USAToday has reported that LOST will end in 2010 after three more sixteen episode seasons.  And yes, to answer the first question that came to your mind, this does mean longer hiatuses.   Here comes the details.

The end is in sight for ABC’s acclaimed island mystery Lost, but fans will have to wait until 2010 for all the answers.

In a highly unusual move, the network announces plans today to end the show after three more shortened seasons of 16 episodes each.
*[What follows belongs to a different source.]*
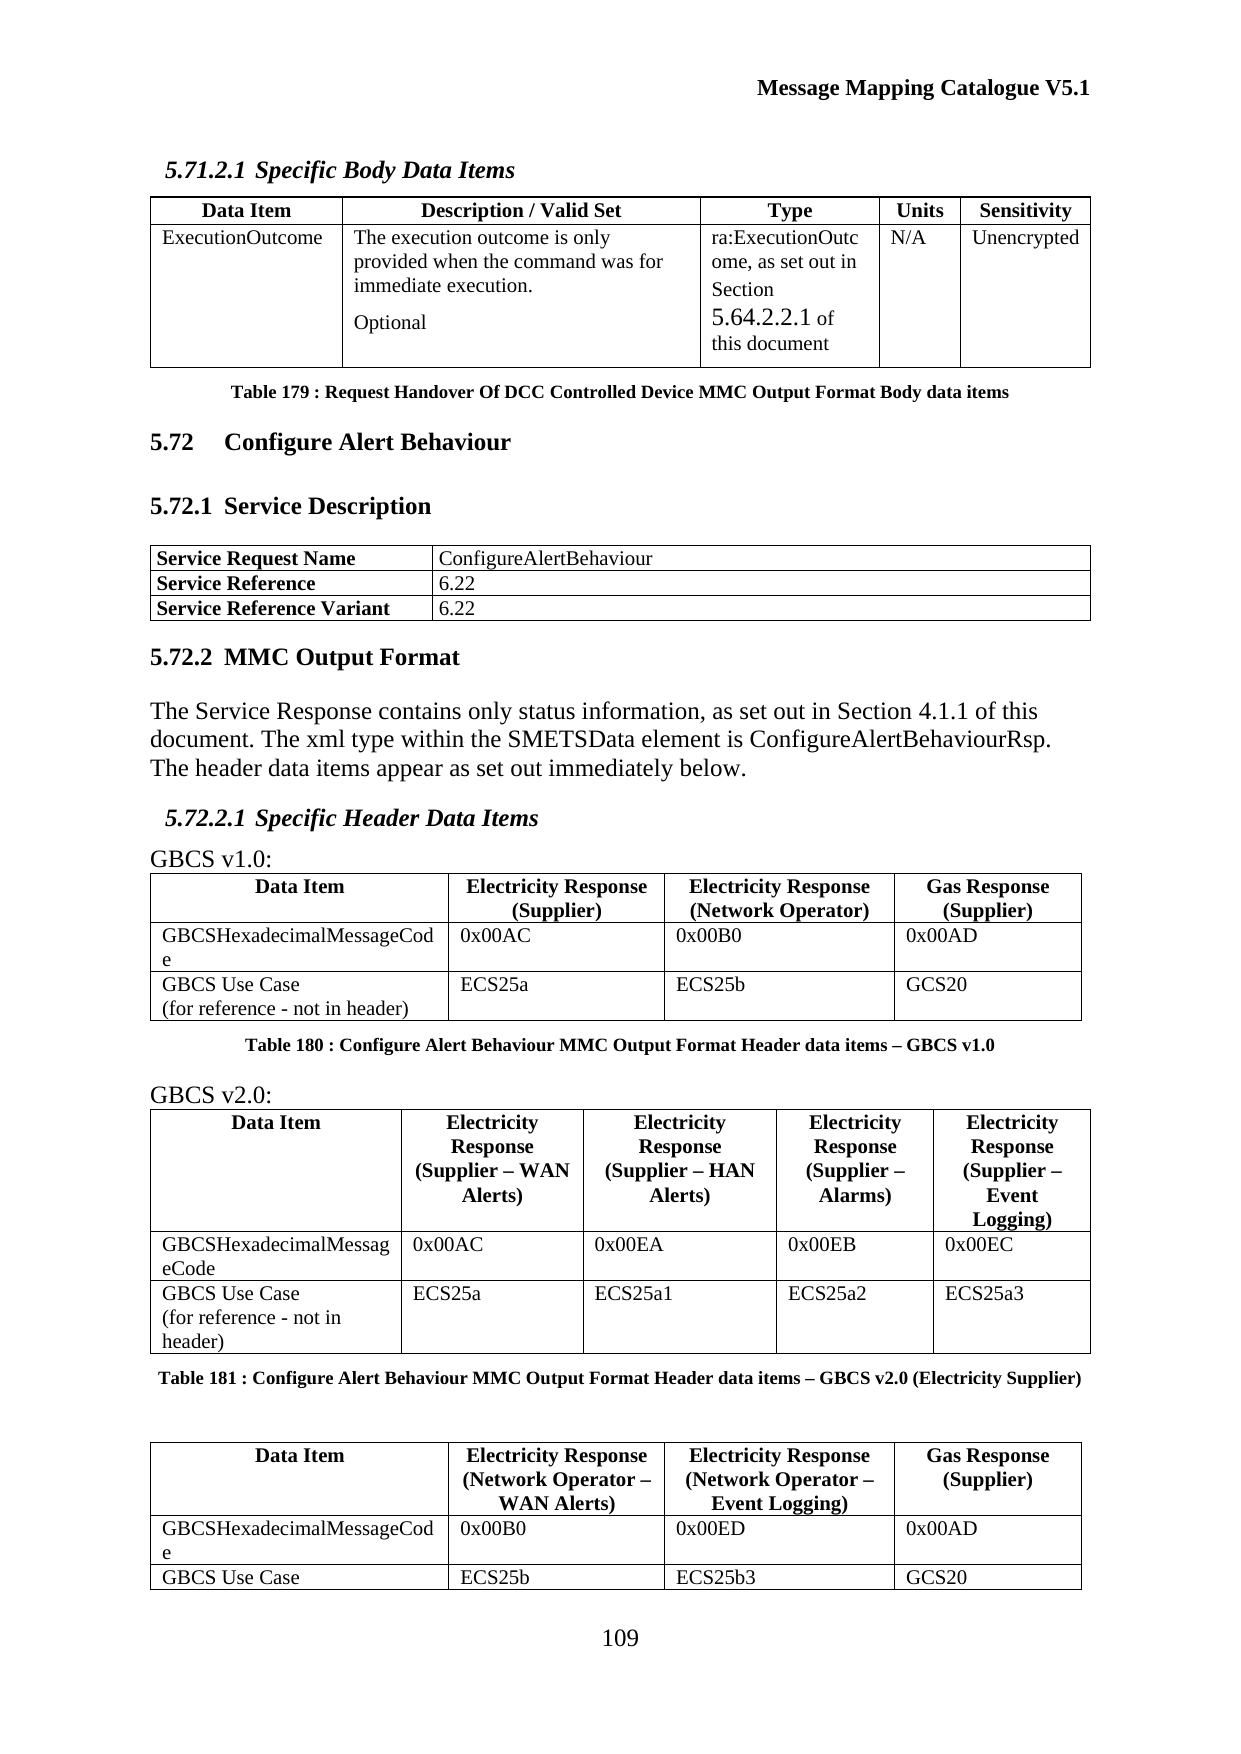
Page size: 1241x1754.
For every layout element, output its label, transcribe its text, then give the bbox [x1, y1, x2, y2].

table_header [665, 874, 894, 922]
text GBCS v2.0: [150, 1081, 1090, 1109]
The episodes will air consecutively, repeat-free, from February to May.

While the news will no doubt brings days of kvetching from the enormous internet community that LOST has cultivated, the news can only be good in the long run.  Up until this point, LOST’s creative staff has worked on a season to season basis, careful to reveal the secrets of the underlying plot with fear prematurely exposing too much of the story only to be forced to find ludicrous ways to slow it down through an infinite cycle of renewals.

Were LOST handled like any other show, it’s end would not be told until the show was canceled, which ironically enough would probably come at the end of a long run of frustrating fans.

To some extent LOST has already wrestled with that very issue, trying to find a cycle that mixed bursts of mythology related to the “big picture” with purely character driven or otherwise diversionary episodes.  The frequent stretches of info-lite LOST episodes brought outrage from some fans and was beginning to galvanize the reputation of the show as a staller.

Now, LOST’s creative team has a canvas of forty-eight episodes at their disposal to tell a single story, and not a single moment need go to waste.  Of course, some might consider the fact that the shows new schedule, February to May with eight months between seasons, will make for grueling waits, but fear not.   The producers promise to make each of the three final chapters of LOST events on the level of a Harry Potter or Star Wars installment.   If fans can make it three years between those installments for just a few hours of storyline, what is eight months for sixteen hours of LOST that is nothing but answers?  Sounds like a worthwhile trade off to me.